─── Extracted entries ───

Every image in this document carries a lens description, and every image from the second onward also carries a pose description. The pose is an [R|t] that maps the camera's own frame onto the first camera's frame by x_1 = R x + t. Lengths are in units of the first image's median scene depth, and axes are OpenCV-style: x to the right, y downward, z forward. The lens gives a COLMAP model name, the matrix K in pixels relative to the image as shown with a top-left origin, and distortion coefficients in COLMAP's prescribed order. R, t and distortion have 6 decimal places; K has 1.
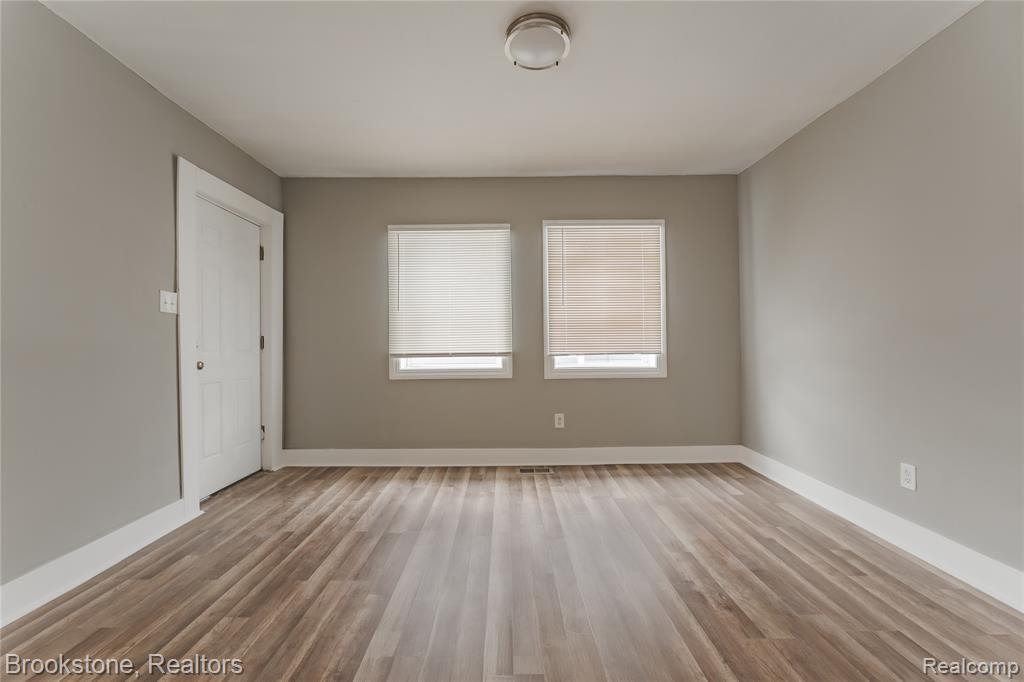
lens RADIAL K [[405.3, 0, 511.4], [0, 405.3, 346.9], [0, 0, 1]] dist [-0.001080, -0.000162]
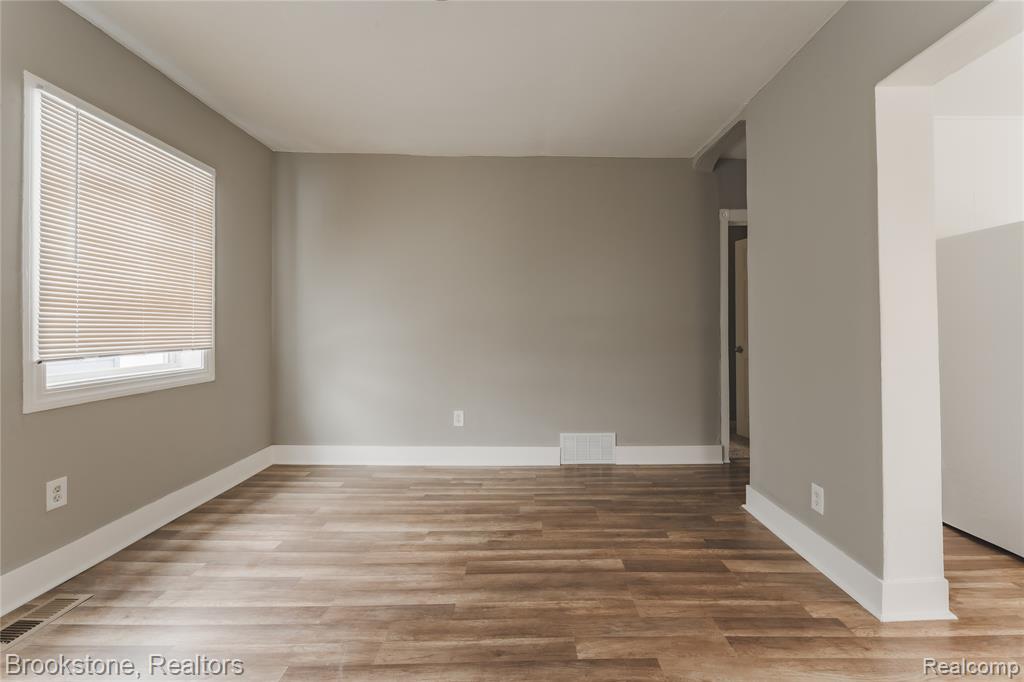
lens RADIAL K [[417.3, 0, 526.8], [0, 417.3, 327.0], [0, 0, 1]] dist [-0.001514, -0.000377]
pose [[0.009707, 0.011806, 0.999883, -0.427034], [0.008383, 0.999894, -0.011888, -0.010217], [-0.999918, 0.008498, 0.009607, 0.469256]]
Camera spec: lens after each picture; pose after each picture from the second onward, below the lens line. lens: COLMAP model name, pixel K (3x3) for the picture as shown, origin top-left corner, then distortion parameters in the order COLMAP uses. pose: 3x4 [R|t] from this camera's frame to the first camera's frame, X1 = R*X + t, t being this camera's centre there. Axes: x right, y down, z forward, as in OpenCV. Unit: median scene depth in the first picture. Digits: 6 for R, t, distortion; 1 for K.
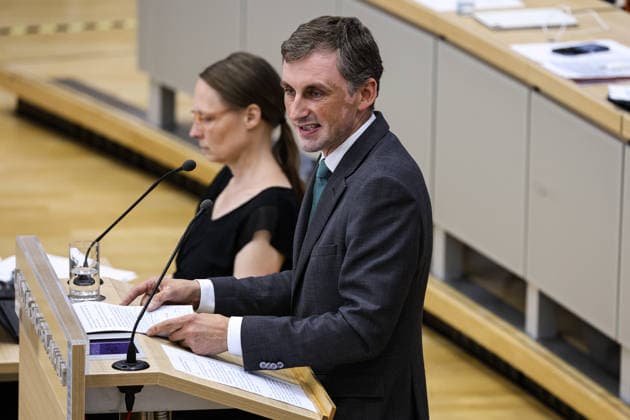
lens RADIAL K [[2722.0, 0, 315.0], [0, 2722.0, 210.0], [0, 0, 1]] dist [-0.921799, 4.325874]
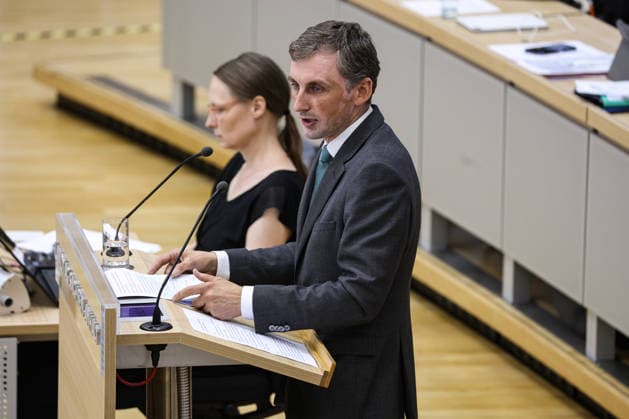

───

Put the material from the line containing "Camera spec: lens" through the end into a numbered list, skipping blank lines and leaving the pictures out of your answer.

» Task solution:
1. Camera spec: lens after each picture; pose after each picture from the second onward, below the lens line. lens: COLMAP model name, pixel K (3x3) for the picture as shown, origin top-left corner, then distortion parameters in the order COLMAP uses. pose: 3x4 [R|t] from this camera's frame to the first camera's frame, X1 = R*X + t, t being this camera's centre there. Axes: x right, y down, z forward, as in OpenCV. Unit: median scene depth in the first picture. Digits: 6 for R, t, distortion; 1 for K.
2. lens RADIAL K [[2722.0, 0, 315.0], [0, 2722.0, 210.0], [0, 0, 1]] dist [-0.921799, 4.325874]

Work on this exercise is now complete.